The act needs to be unforeseeable and independent in order to break the chain. If there was a foreseeable intervening act, then the chain will not be broken.
Types of intervening acts - Two
ii) Victim’s own actions - R v Roberts - V’s own actions were foreseeable and reasonable so they did not break the chain of causation.
R v Williams - V’s actions were unreasonable and unforeseeable so did break the chain of causation.
Types of intervening acts - Three
iii) A natural and unpredictable event - Storm
Thin skull rule
Any characteristic which makes V more vulnerable will not affect the chain of causation and D will still be criminally liable - R v Blaue - V was a Jehova’s witness who refused a blood transfusion after being stabbed by D. As a result, V died. D was still found guilty.
Unlawful
R v Martin - Forced used was disproportionate to the threat, therefore, V’s killing was unlawful.
Self - defence would be a lawful killing.
Under the Queen’s peace
DPP v Clegg - a country is not under the Queen’s peace if it has declared war.
Reasonable creature in being - Start of life
Attorney General’s reference (3 of 1944) - For a foetus to be considered a reasonable creature in being, it must have an existence independent to that of the mother’s.
Transferred malice cannot apply here as the foetus is not considered a human being as it is not born.
Reasonable creature in being - End of life
Malcharek - Life ends when a person has no brain activity.
Airedale NHS Trust v Bland - Life sustaining treatment can be withdraw from a PVS state as long as the court has given permission and it is in the patient’s best interest to do so.
Mens rea
Malice aforethought.
There are two ways one can prove D’s MR.
Express or implied malice.
Express malice
D expressly intends to kill V.
Direct intention - R v Mohan - D sets out to cause V’s death.
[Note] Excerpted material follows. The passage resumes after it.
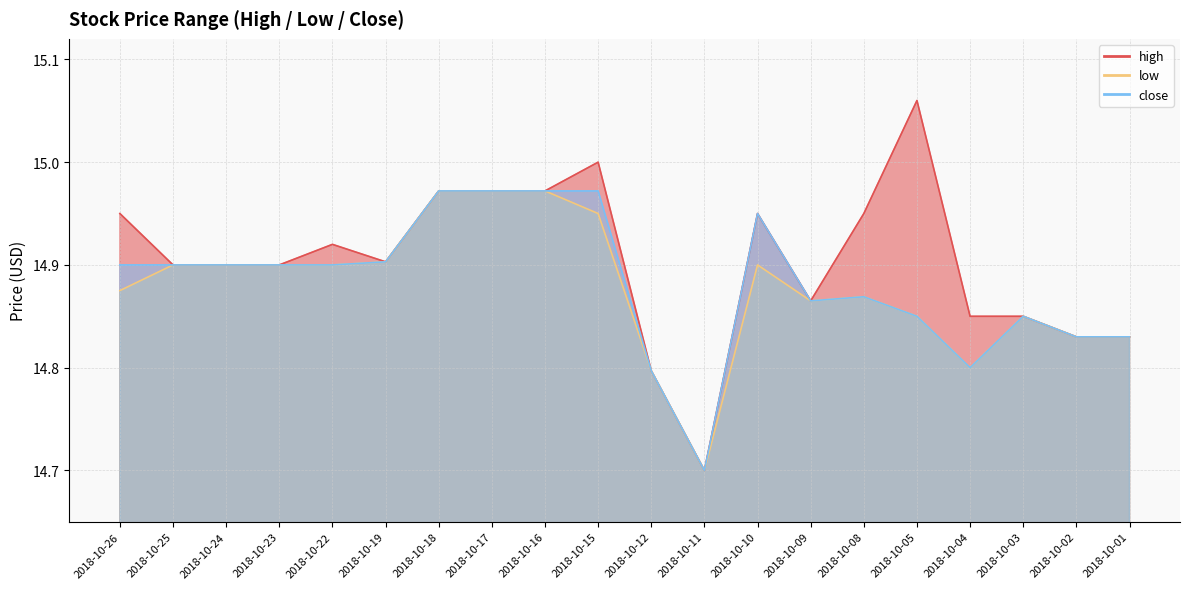

Rank the categories by high value from lowest to highest.

2018-10-11, 2018-10-12, 2018-10-02, 2018-10-01, 2018-10-04, 2018-10-03, 2018-10-09, 2018-10-25, 2018-10-24, 2018-10-23, 2018-10-19, 2018-10-22, 2018-10-26, 2018-10-10, 2018-10-08, 2018-10-18, 2018-10-17, 2018-10-16, 2018-10-15, 2018-10-05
Indirect intention - R v Woollin - The consequence of D’s actions is virtually certain and D realises this.
Matthews and Alleyne - Confirms that foreseeing death/ GBH doesn’t prove intention itself, merely provides extra evidence from which intention can be found.
Implied malice
D intends to cause GBH but actually causes death.
DPP v Smith - Really serious harm
Vickers - If D intends to cause GBH onto V but ends up causing their death, then this will always be sufficient to imply malice aforethought.
Direct intention - R v Mohan - D sets out to cause V GBH
Indirect intention - R v Woollin - The consequence to V is virtually certain and D realises this
Matthews and Alleyne - Confirms that foreseeing death/ GBH doesn’t prove intention itself, merely provides extra evidence from which intention can be found.
Coincidence - Single Transaction theory
Single act transaction - MR is present before AR, so MR is stretched to meet AR.
R v Thabo Meli - Ds intended to kill V by beating him with a baseball bat. Ds then thinking V was dead, threw him off a cliff. However, V was not dead and later died of exposure.
Coincidence - Continuing act
Continuing act - AR is present before MR, AR is stretched to meet AR.
Fagan v MPC - V (police officer) asked D to park his car. D parked on V;s foot and when she pointed this out, D refused to move the car and left her there.
Transferred malice
D has the MR of a crime and performs AR of a similar crime but in a different way than intended.
Latimer - D got into a fight, took his belt off, aiming to hit the person who he was fighting with but instead, the belt bounced back and hit V (landlady)
Pembliton - D aimed to throw a stone at a group of people nearby, but hit a nearby window instead. Transferred malice cannot apply from human to object and vice versa.